Solubility and preferential solvation of sulfadiazine in methanol + water mixtures at several temperatures

Abstract

The solubility of sulfadiazine (SD) in some methanol+water cosolvent mixtures was measured at five temperatures from 293.15 to 313.15K in all the polarity range. The mole fraction solubility of this drug was maximal in neat methanol (δ=29.6MPa1/2) and minimum in pure water (δ=47.8MPa1/2) at all the temperatures studied. The thermodynamic functions Gibbs energy, enthalpy, and entropy of solution were obtained from these solubility data by using the van’t Hoff and Gibbs equations.
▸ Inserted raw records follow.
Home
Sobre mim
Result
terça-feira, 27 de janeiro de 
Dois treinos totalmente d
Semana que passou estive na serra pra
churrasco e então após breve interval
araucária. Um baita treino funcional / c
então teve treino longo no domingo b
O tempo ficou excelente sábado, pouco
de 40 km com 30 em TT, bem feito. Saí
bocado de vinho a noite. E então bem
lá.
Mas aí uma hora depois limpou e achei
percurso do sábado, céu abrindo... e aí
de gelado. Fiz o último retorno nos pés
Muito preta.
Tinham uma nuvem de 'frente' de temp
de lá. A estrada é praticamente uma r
Thermodynamic quantities of mixing were also calculated by using ideal solubility values reported in the literature. Non-linear enthalpy–entropy relationship was observed for SD in the plot of enthalpy vs. Gibbs energy of mixing, thus, ΔmixH° vs. ΔmixG° plot shows two different trends according to the slopes obtained when the mixtures composition changes. Accordingly, the driving mechanism for SD solution process in water-rich is the entropy; whereas, from 0.20 in mass fraction of methanol to neat methanol the process is enthalpy-driven. Additionally, the preferential solvation of this drug by the solvents was analyzed by means of the inverse Kirkwood–Buff integrals observing that it is preferentially solvated by water in water-rich mixtures but preferentially solvated by methanol in methanol-rich mixtures.